Au lieu de se précipiter, Van Sant fait durer le plaisir et ne cédera à la grosse cavalerie scénaristique qu’au final, si attendu qu’il en devient jouissif : oui, le méchant professeur sera puni, Forrester/Salinger viendra le démasquer publiquement, et le Bien triomphera. Mais entre-temps, le film aura imposé son rythme de mélodrame à l’ancienne, avec son tempo de jazz qui se répand par nappes concentriques. Avec un autre réalisateur que Van Sant, l’adolescent black, apprenti écrivain-basketteur surdoué, aurait amadoué plus vite le vieil ours écossais reclus dans sa tanière, et le film se serait déroulé comme sur du papier à musique. Tandis que lui se grise de digressions, traite chaque personnage secondaire avec une extrême attention, et transforme ainsi tout ce qu’il y avait de convenu dans ce conte initiatique en une magnifique réflexion quant à la nécessaire résistance au social, l’irréductible part de clandestinité, vieux sujets du cinéaste.

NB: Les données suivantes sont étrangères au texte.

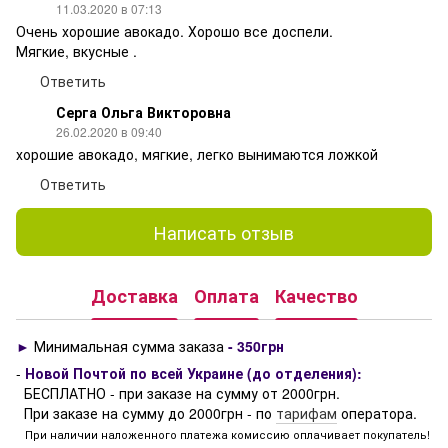
11.03.2020 в 07:13
Очень хорошие авокадо. Хорошо все доспели.
Мягкие, вкусные .
Ответить
Серга Ольга Викторовна
26.02.2020 в 09:40
хорошие авокадо, мягкие, легко вынимаются ложкой
Ответить
Написать отзыв
Доставка
Оплата
Качество
►
Минимальная сумма заказа
- 350грн
-
Новой Почтой по всей Украине (до отделения):
БЕСПЛАТНО - при заказе на сумму от 2000грн.
При заказе на сумму до 2000грн - по
тарифам
оператора.
При наличии наложенного платежа комиссию оплачивает покупатель!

Mais c’est par sa façon d’ordonner spatialement la fascination réciproque entre le jeune Michael Jordan qui noircit des carnets et son mentor hemingwayen que Van Sant s’affirme comme un grand cinéaste formaliste, qui aurait renoncé à son statut d’auteur (mais pourquoi, au juste ?) pour mieux distiller son immense savoir-faire dans des produits mainstream, embellis par la greffe qu’ils subissent, soudain lestés d’attente et de lenteur. Ce qui n’empêche pas le film de se heurter à un écueil d’importance : l’écriture, justement, le travail littéraire. On ne saura rien du chef-d’œuvre unique qu’a livré Forrester avant de s’enfermer et de devenir « The Window » pour les gosses du quartier, une ombre tapie derrière son rideau, sinon son titre (Avalon landing, son Attrape-cœurs ?), et rien non plus des tentatives plus que prometteuses de Jamal. Ça aurait été un autre film, moins hollywoodien, infiniment plus difficile à faire.

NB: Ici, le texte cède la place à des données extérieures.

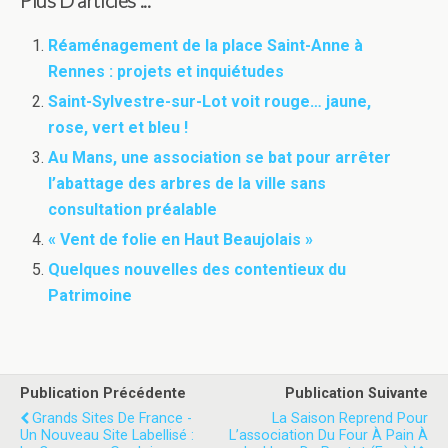
Réaménagement de la place Saint-Anne à
Rennes : projets et inquiétudes
Saint-Sylvestre-sur-Lot voit rouge… jaune,
rose, vert et bleu !
Au Mans, une association se bat pour arrêter
l’abattage des arbres de la ville sans
consultation préalable
« Vent de folie en Haut Beaujolais »
Quelques nouvelles des contentieux du
Patrimoine
Publication Précédente
Publication Suivante
Grands Sites De France -
La Saison Reprend Pour
Un Nouveau Site Labellisé :
L’association Du Four À Pain À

Avec beaucoup d’humour et une bonne dose de mauvaise foi, Van Sant s’en sort en filmant le maître et l’élève frappant sur d’antiques machines à écrire, lors de sessions de creative writing qui oscillent entre la parodie (« Cogne les touches ! », « Ecris avec ton cœur ! », n’importe quoi…) et un certain ridicule d’ostentation. C’est la partie la plus faible du film, celle où Van Sant éprouve le plus de difficultés à contourner la vieille convention hollywoodienne de l’apprentissage à vue.

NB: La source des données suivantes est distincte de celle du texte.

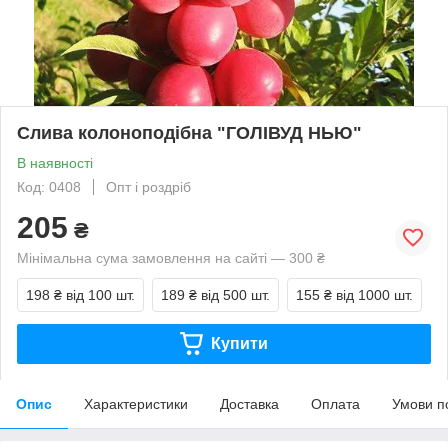
Слива колоноподібна "ГОЛІВУД НЬЮ"
В наявності
Код: 0408
Опт і роздріб
205
₴
Мінімальна сума замовлення на сайті — 300 ₴
198 ₴
від 100 шт.
189 ₴
від 500 шт.
155 ₴
від 1000 шт.
Купити
Опис
Характеристики
Доставка
Оплата
Умови п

En revanche, il réussit pleinement les deux morceaux de bravoure du film : la première sortie de Forrester pour assister à un match de basket, tentative dont le vieil agoraphobe sortira exsangue, et la grande scène de séduction entre Jamal et sa camarade d’école chic. Là, sur un balcon qui flotte sur la ville dans une nuit moite, Van Sant retrouve toute sa force érotique et chorégraphie une belle danse de désir avec ballon de basket ! entre un adolescent noir très inhibé et une jeune fille blanche, riche mais pas trop jolie. A elle seule, cette séquence aurait suffi à démontrer que Van Sant est encore cinéaste, qu’il sait encore filmer la pulsion sans céder aux sirènes de l’histoire d’amour obligatoire.
Cinéaste, il l’est aussi dans ses choix. S’il n’est pas très difficile de lire une mise en abyme metteur en scène/scénariste dans les rapports entre Forrester et Jamal surtout quand on sait que le scénario est l’œuvre d’un débutant absolu (Mike Rich), comme l’était déjà celui de Will Hunting (dû au tandem Damon/Affleck, alors gamins) , ce film paraît boucler une véritable trilogie consacrée au problème de l’imitation, du faux, de la référence insurpassable. Ce qui permet de mieux comprendre le projet Psychose à défaut d’y adhérer. Alors que Will Hunting et Forrester sont deux réussites de commande, Psychose était un vieux fantasme tout personnel : refaire « plan par plan » son film préféré, et tenter d’introduire la variation sans travestir le même. Entreprise théorique passionnante, ratage pratique complet, puisque Van Sant a démontré par l’absurde que manipuler un élément de la mayonnaise chère à Bazin (le casting, par exemple, sans parler des grotesques rajouts horrifiques) revenait à la réduire à néant.
Cette réflexion s’incarne de façon autrement plus satisfaisante dans les deux mélodrames presque jumeaux qui encadrent Psychose, Will Hunting et Forrester, qui montrent tous deux comment des maîtres déficients et phobiques reçoivent le secours providentiel d’élèves idéaux. La relation thérapeutique est réussie dans la mesure où l’échange se fait dans les deux sens : on se soigne ensemble, l’un l’autre. Alors que Van Sant n’a rien apporté à Hitchcock, sinon renforcer son génie par défaut. Mais ce détour en forme de fourvoiement lui était sans doute nécessaire pour travailler au plus près son grand motif de cinéaste : la transmission.
Du Burroughs de Drugstore cowboy à Forrester, les figures magistrales abondent chez Van Sant, à la fois sublimes et maléfiques. Mais les ogres sont tristes et seuls, emmurés dans leurs défroques, mythes en sursis. Et ce sont leurs épigones qui ont pour mission de les libérer. Comme Jamal plagie Forrester, Van Sant a emprunté à Hitchcock un titre et une manière. Mais le maître n’est pas sorti du tombeau pour soutenir son faussaire. A la rencontre de Forrester est donc l’expression d’un regret, la mise en scène d’un fantasme déçu, d’une folie qui n’a pas été apaisée. La commande répond à une blessure : c’est pour ça qu’elle est si belle.